Für Interaktion ist ebenfalls hinreichend gesorgt. Von hinten heranpreschende Dampfer können den Weg versperrende Konkurrenten abdrängen und diese dadurch zu lästigen Umwegen zwingen. Verbunden natürlich mit dem Risiko, bei nächster Gelegenheit selbst auf diese Weise von der Ideallinie abgebracht zu werden.

Die Gründe

Nach zwei Jahren spielerischer Vollwertkost mit DIE SIEDLER VON CATAN und EL GRANDE war zur Abwechslung einmal wieder etwas leichter Verdauliches angesagt. Ein Spiel, das sich auch dem Gelegenheitsspieler auf Anhieb erschließt und im Familienkreis von Jung und Alt gleichermaßen schnell in den Griff zu bekommen ist. Dies wird bei MISSISSIPPI QUEEN didaktisch geschickt noch dadurch erleichtert, dass in der Anleitung zunächst eine Partie so genannter Fahrschule vorgeschaltet ist, bevor dann auch die Passagiere ins Spiel kommen.

Während kluge Fahrmanöver und taktisches Geschick den Kampf um die Führung prägen, sorgt der Umstand, dass der jeweils nächste Flussabschnitt und dessen Ausrichtung per Würfelwurf ermittelt wird, für ein ausgleichendes Zufallselement.
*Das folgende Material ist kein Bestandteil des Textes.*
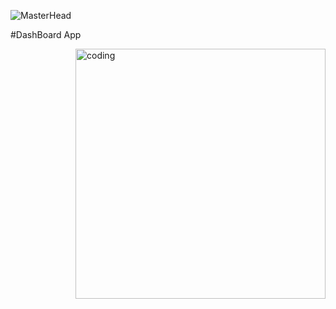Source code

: ![MasterHead](https://i.pinimg.com/originals/9c/8c/db/9c8cdbb2bd7b637edd5b3a767b74153a.gif)

#DashBoard App


<img align="right" alt="coding" width="400" src="https://cdn.dribbble.com/users/1162077/screenshots/3848914/programmer.gif">
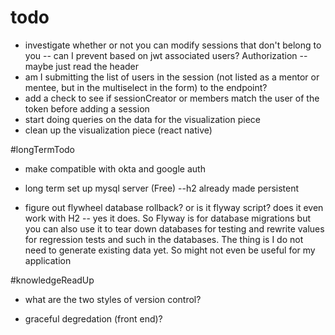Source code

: # todo

* investigate whether or not you can modify sessions that don't belong to you -- can I prevent based on jwt associated users? Authorization -- maybe just read the header
* am I submitting the list of users in the session (not listed as a mentor or mentee, but in the multiselect in the form) to the endpoint?
* add a check to see if sessionCreator or members match the user of the token before adding a session
* start doing queries on the data for the visualization piece
* clean up the visualization piece (react native)


#longTermTodo

* make compatible with okta and google auth

* long term set up mysql server (Free) --h2 already made persistent

* figure out flywheel database rollback? or is it flyway script? does it even work with H2 -- yes it does. So Flyway is for database migrations but you can also use it to tear down databases for testing and rewrite values for regression tests and such in the databases. The thing is I do not need to generate existing data yet. So might not even be useful for my application



#knowledgeReadUp

* what are the two styles of version control?

* graceful degredation (front end)?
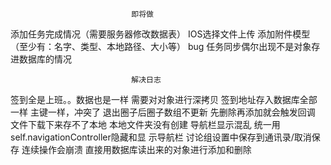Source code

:                                即将做
添加任务完成情况（需要服务器修改数据表）
IOS选择文件上传 添加附件模型（至少有：名字、类型、本地路径、大小等）
                                bug
任务同步偶尔出现不是对象存进数据库的情况

                               解决日志
签到全是上班。。数据也是一样                    需要对对象进行深拷贝
签到地址存入数据库全部一样                      主键一样，冲突了
退出圈子后圈子数组不更新                        先删除再添加就会触发回调
文件下载下来存不了本地                         本地文件夹没有创建
导航栏显示混乱                                 统一用self.navigationController隐藏和显          示导航栏
讨论组设置中保存到通讯录/取消保存 连续操作会崩溃   直接用数据库读出来的对象进行添加和删除
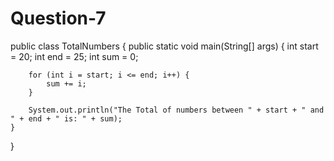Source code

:# Question-7
public class TotalNumbers {
    public static void main(String[] args) {
        int start = 20;
        int end = 25;
        int sum = 0;

        for (int i = start; i <= end; i++) {
            sum += i;
        }

        System.out.println("The Total of numbers between " + start + " and " + end + " is: " + sum);
    }
}
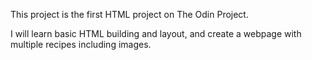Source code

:This project is the first HTML project on The Odin Project.

I will learn basic HTML building and layout, and create a webpage with multiple recipes including images.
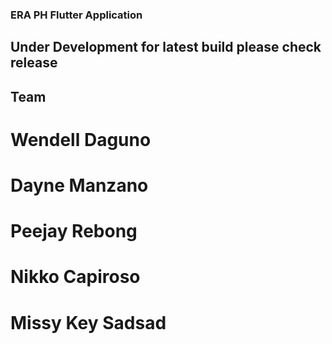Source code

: ### ERA PH Flutter Application

## Under Development for latest build please check release

## Team
# Wendell Daguno
# Dayne Manzano
# Peejay Rebong
# Nikko Capiroso
# Missy Key Sadsad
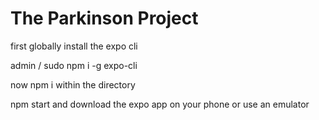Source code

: # The Parkinson Project

first globally install the expo cli

admin / sudo
npm i -g expo-cli

now npm i within the directory

npm start and download the expo app on your phone or use an emulator
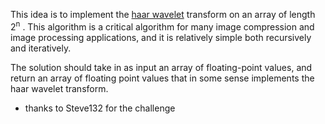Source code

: <div class="md"><p>This idea is to implement the <a href="http://en.wikipedia.org/wiki/Haar_wavelet">haar wavelet</a> transform on an array of length 2<sup>n</sup> . This algorithm is a critical algorithm for many image compression and image processing applications, and it is relatively simple both recursively and iteratively.</p>
<p>The solution should take in as input an array of floating-point values, and return an array of floating point values that in some sense implements the haar wavelet transform.</p>
<ul>
<li>thanks to Steve132 for the challenge</li>
</ul>
</div>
Damit erhalten auch hinten Liegende die Chance, wieder nach vorn zu kommen, und bleibt der Ausgang des Rennens meist bis zuletzt offen. Immer wieder anders verzahnte, einen mäandrierenden Flusslauf erzeugende Spielplanteile, auf denen die kleinen Schaufelraddampfern manövrieren, um auf den Inseln wartende Passagiere aufzunehmen, schaffen zusammen mit der stimmigen Illustration eine schöne Atmosphäre.

Der Autor und sein Werk bei der Preisverleihung 1997

Der Autor

Werner Hodel, Oberstudienrat für Mathematik und Physik, hatte seit 1994 in seiner dafür gegründeten Edition Malibu mehrere eigene Spiele in Kleinstauflage zunächst durchweg nur selbst veröffentlicht. Eines davon sollte sich dann aber in gründlich überarbeiteter Fassung und mit anderem Titel als ganz großer Wurf erweisen. Weitere Erfolge waren dem Autor leider nicht vergönnt, ein aus der Musikwelt als One-Hit-Wonder bekanntes Phänomen. Was ihn nicht daran hindern sollte, weiterhin alljährlich zum Spielautoren-Treffen nach Göttingen zu pilgern, in der Hoffnung, mit neuen Kreationen eines Tages vielleicht doch noch einmal das Interesse dort anwesender Redakteure zu wecken.

Der Illustrator

Der Grafiker Franz Vohwinkel hatte bereits die Illustration zu DRUNTER & DRÜBER geliefert, Klaus Teubers im Hans im Glück Verlag erschienenen Spiel des Jahres 1991. Inzwischen ist er mit seinen Arbeiten im Bereich der Brett- und Kartenspiele weltweit vertreten und hat dafür auch schon diverse Auszeichnungen entgegennehmen dürfen.

Der Verlag

Für den gerade erst 1995 vom Konzern Simba Toys gegründeten Verlag Goldsieber Spiele bedeutete die Auszeichnung die Krönung eines bemerkenswerten verlegerischen Engagements, nachdem man voriges Jahr bereits für CARABANDE den Sonderpreis Geschicklichkeitsspiel hatte entgegennehmen können. Unter dem gleichnamigen Label ist binnen drei Jahren ein Programm im Bereich der Familien- und Erwachsenenspiele auf die Beine gestellt worden, wie es eigentlich den Großen der Branche gut zu Gesicht gestanden hätte, die sich damals jedoch leider in Enthaltsamkeit übten. Zwei weitere Platzierungen auf der diesjährigen Nominierungsliste rundeten den Erfolg ab. Garant für diesen Erfolg war TM, ein von Klaus Teuber und Reiner Müller gegründetes Entwicklungsteam. Der eine als Autor bereits mehrfach für seine Spiele ausgezeichnet, der andere verantwortlich für das Konzept der Zeitschrift spielbox und das der Spielertage in Essen.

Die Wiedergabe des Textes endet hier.